I have the U.N.C.L.E. movies and this is an interesting series especially when it first started. Later on like many of the shows of the era it did turn to camp a little too much, but it is still a fun show. One of the shows/movies even has a cameo by George Lazenby complete with him driving the Austin Martin... a little cross franchise wink and nod which is rare if not completely unseen today.

Currently there is a lot of fan buzz trying to get an U.N.C.L.E. movie going with George Clooney playing the part of Napolean Solo. Check out the YouTube fan made 'intro'. 

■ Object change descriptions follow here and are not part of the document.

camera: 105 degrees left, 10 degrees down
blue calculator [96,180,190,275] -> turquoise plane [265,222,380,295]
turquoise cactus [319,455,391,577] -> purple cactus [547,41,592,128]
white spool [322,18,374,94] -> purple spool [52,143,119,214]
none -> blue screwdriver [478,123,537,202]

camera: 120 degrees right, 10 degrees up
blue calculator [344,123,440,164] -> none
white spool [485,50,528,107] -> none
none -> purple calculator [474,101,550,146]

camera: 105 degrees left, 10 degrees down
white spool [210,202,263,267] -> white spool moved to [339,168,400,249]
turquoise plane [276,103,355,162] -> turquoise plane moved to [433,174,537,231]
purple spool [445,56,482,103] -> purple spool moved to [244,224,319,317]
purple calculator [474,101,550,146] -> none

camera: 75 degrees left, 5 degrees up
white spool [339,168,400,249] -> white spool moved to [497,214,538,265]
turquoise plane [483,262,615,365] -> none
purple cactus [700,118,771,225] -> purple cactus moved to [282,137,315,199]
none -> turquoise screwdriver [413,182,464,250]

YouTube - New Man From U.N.C.L.E. Titles

As far as a movie, as long as they follow the early feel of the show and don't make it camp it could be pretty good and even a franchise vehicle, but who knows what Hollywood thinks and what direction they would go in. There were talks of a Six Million Dollar Man movie starring-- Jim Carey, so they obviously were bypassing camp and going straight to slap stick. Fortunately that one never got greenlighted.


----------



## Mike P. (Apr 6, 2007)

*Re: Man from U.N.C.L.E.*

That brings back memories! That was my favorite show growing up as a kid. I wonder if when they "remastered" it they added color or if it's the original black and white?


----------



## wbassett (Feb 8, 2007)

*Re: Man from U.N.C.L.E.*

As far as I know only the first season was Black and White.

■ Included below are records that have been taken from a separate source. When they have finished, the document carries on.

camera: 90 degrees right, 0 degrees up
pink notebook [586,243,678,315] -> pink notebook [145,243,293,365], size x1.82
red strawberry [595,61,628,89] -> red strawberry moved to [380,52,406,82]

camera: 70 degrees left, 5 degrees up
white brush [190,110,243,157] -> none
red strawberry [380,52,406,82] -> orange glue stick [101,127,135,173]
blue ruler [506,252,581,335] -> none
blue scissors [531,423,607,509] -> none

When they start shipping, my brother already has it preordered so I can definitely tell you more about the transfer quality then.


----------



## Sonnie (Apr 11, 2006)

*Re: Man from U.N.C.L.E.*

Yeah... this is one of my favorites from the younger day as well. I had forgotten about it actually. Looks like a nice package, albeit on the pricey side.


----------



## wbassett (Feb 8, 2007)

*Re: Man from U.N.C.L.E.*

Yeah as the set it is a bit pricey, but comes out to $50 a season which is about mid ground for TV series. Not too bad, but not the cheapest either.


----------



## Richard W. Haines (Jul 9, 2007)

*Re: Man from U.N.C.L.E.*

You want pricey? Check out the cost of the tie-in merchandise from the show in the sixties on ebay.
The Gilbert company (that made erector sets) had spring loaded arms on their action figures
derived from the series. Both Ilya and Napoleon were sold in stores and there were accessories
and other items. Gilbert also did James Bond tie-ins with a fully operational Aston Martin tin
car that had an ejector seat and machine guns that made a sound. Lots of spy toys in the
sixties and I had them all. Alas, Gilbert was put out of business with one of it's Bond tie-ins.
They had a very elaborate slot car set sold through Sears that didn't work for many buyers.
It was rushed into production via a South Korean company that hadn't worked out the kinks
in the electronics. The numerous returns bankrupted Gilbert. In any event, they seem to
have the exclusive on much of the spy merchandise of the time which fizzled out and was
replaced by the "space race" in the late sixties. The other companies that offered
some tie-ins were Marx (plastic figures) and Dell (comic books). Both are also
out of business.

In terms of the TV show itself, some of the episodes were combined to make a 
feature film shown in England and printed in Technicolor!


----------